Los Angeles audiences will have the opportunity to test those assertions Wednesday and Thursday when she and her eight-member company (plus guest artist Jose Serrano) make their West Coast debut at Royce Hall with the evening-length suite of dances "Suenos" (Dreams). On Feb. 15, they will perform it at the Arlington Theatre in Santa Barbara.

A life of dance

Baras learned to dance from the artists who surrounded her as a child in her native Andalusia, the coastal region of southern Spain that is the heart of flamenco. Her mother ran a flamenco school in the Atlantic seaport of Cadiz, where the young Baras began studying at age 8. But "there was never a time when I didn't dance," she says. "It was a part of my everyday life. I loved the costumes and music and would practice my hand gestures over and over again so they would really say something, just like my mother's."

At 16, she joined Manuel Morao's acclaimed company. As her reputation and skills increased, she went on to dance with such stars as El Guido and Antonio Canales, and in her early 20s, she performed at the prestigious Granada Festival with the great singer Enrique Morente. But she saw poor flamenco too, the product of a refusal to collaborate and a resistance to change.

"It is embarrassing," she says, "how so many artists refuse to change their routines. Even the word 'routine' says how bad it can be. You have to keep exploring your emotions in order to do flamenco well. It takes an awful lot out of you. But you have to do it. People come to see flamenco for the artistry, but what they want even more is catharsis, like what you experience hearing well-sung blues or gospel. And for there to be catharsis, the production should be well designed and directed."

When she founded Ballet Flamenco Sara Baras in 1997, Baras vowed not to be routine. She has employed stage directors, lighting and costume designers, and musical directors for all her shows.

"Everyone has his role and his job," she says. "If I dance, it does not mean that I should be a director or I can arrange the music. I know choreography. That is enough. For everything else, I need the wisdom and perspective of other professionals."

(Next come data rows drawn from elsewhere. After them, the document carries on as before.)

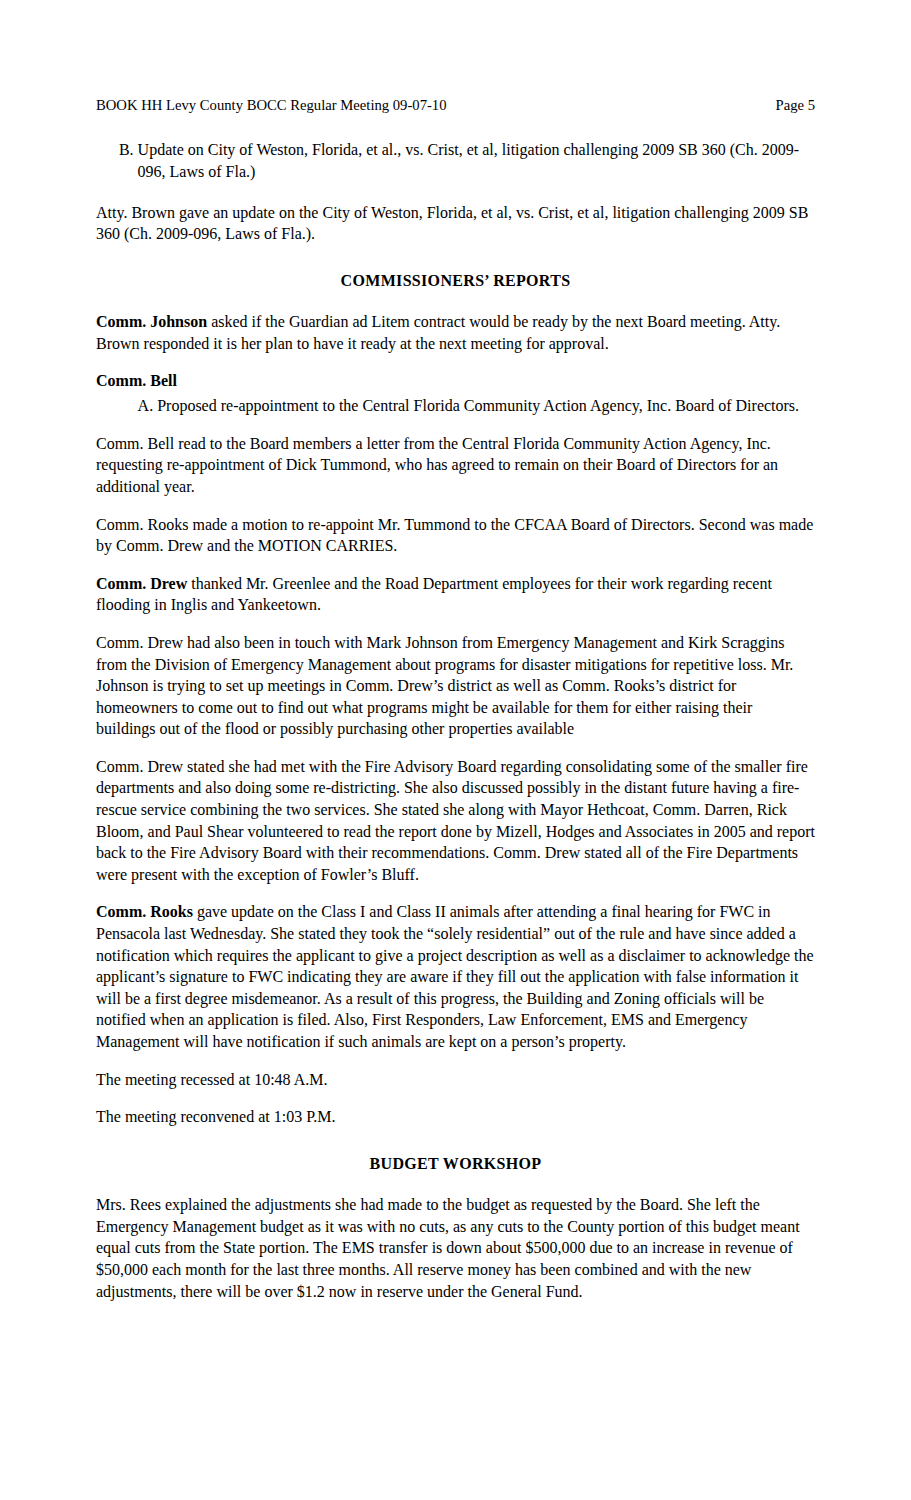BOOK HH Levy County BOCC Regular Meeting 09-07-10
Page 5
Update on City of Weston, Florida, et al., vs. Crist, et al, litigation challenging 2009 SB 360 (Ch. 2009-096, Laws of Fla.)
Atty. Brown gave an update on the City of Weston, Florida, et al, vs. Crist, et al, litigation challenging 2009 SB 360 (Ch. 2009-096, Laws of Fla.).
COMMISSIONERS’ REPORTS
Comm. Johnson asked if the Guardian ad Litem contract would be ready by the next Board meeting. Atty. Brown responded it is her plan to have it ready at the next meeting for approval.
Comm. Bell
A. Proposed re-appointment to the Central Florida Community Action Agency, Inc. Board of Directors.
Comm. Bell read to the Board members a letter from the Central Florida Community Action Agency, Inc. requesting re-appointment of Dick Tummond, who has agreed to remain on their Board of Directors for an additional year.
Comm. Rooks made a motion to re-appoint Mr. Tummond to the CFCAA Board of Directors. Second was made by Comm. Drew and the MOTION CARRIES.
Comm. Drew thanked Mr. Greenlee and the Road Department employees for their work regarding recent flooding in Inglis and Yankeetown.
Comm. Drew had also been in touch with Mark Johnson from Emergency Management and Kirk Scraggins from the Division of Emergency Management about programs for disaster mitigations for repetitive loss. Mr. Johnson is trying to set up meetings in Comm. Drew’s district as well as Comm. Rooks’s district for homeowners to come out to find out what programs might be available for them for either raising their buildings out of the flood or possibly purchasing other properties available
Comm. Drew stated she had met with the Fire Advisory Board regarding consolidating some of the smaller fire departments and also doing some re-districting. She also discussed possibly in the distant future having a fire-rescue service combining the two services. She stated she along with Mayor Hethcoat, Comm. Darren, Rick Bloom, and Paul Shear volunteered to read the report done by Mizell, Hodges and Associates in 2005 and report back to the Fire Advisory Board with their recommendations. Comm. Drew stated all of the Fire Departments were present with the exception of Fowler’s Bluff.
Comm. Rooks gave update on the Class I and Class II animals after attending a final hearing for FWC in Pensacola last Wednesday. She stated they took the “solely residential” out of the rule and have since added a notification which requires the applicant to give a project description as well as a disclaimer to acknowledge the applicant’s signature to FWC indicating they are aware if they fill out the application with false information it will be a first degree misdemeanor. As a result of this progress, the Building and Zoning officials will be notified when an application is filed. Also, First Responders, Law Enforcement, EMS and Emergency Management will have notification if such animals are kept on a person’s property.
The meeting recessed at 10:48 A.M.
The meeting reconvened at 1:03 P.M.
BUDGET WORKSHOP
Mrs. Rees explained the adjustments she had made to the budget as requested by the Board. She left the Emergency Management budget as it was with no cuts, as any cuts to the County portion of this budget meant equal cuts from the State portion. The EMS transfer is down about $500,000 due to an increase in revenue of $50,000 each month for the last three months. All reserve money has been combined and with the new adjustments, there will be over $1.2 now in reserve under the General Fund.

While unremarkable in the U.S., that concept was indeed long foreign to flamenco performers in Spain, with the result that shows were often static, repetitive and predictable. Yet Baras is also part of a long line of artists who have moved flamenco forward and expanded its appeal. Their efforts started as far back as the 1920s, when Carmen Amaya challenged sexual stereotypes by donning pants and dancing with the power and technique of a man. In 1974, Antonio Gades introduced flamenco into another performing art by adapting Federico Garcia Lorca's play "Blood Wedding" as a one-act dance drama. Carlos Saura's films in the early '80s, including one based on the Gades production and another a version of "Carmen," further increased the audience for the form. Saura's 1995 "Flamenco," an art-house hit the world over, gave prime exposure to virtually every top artist performing then.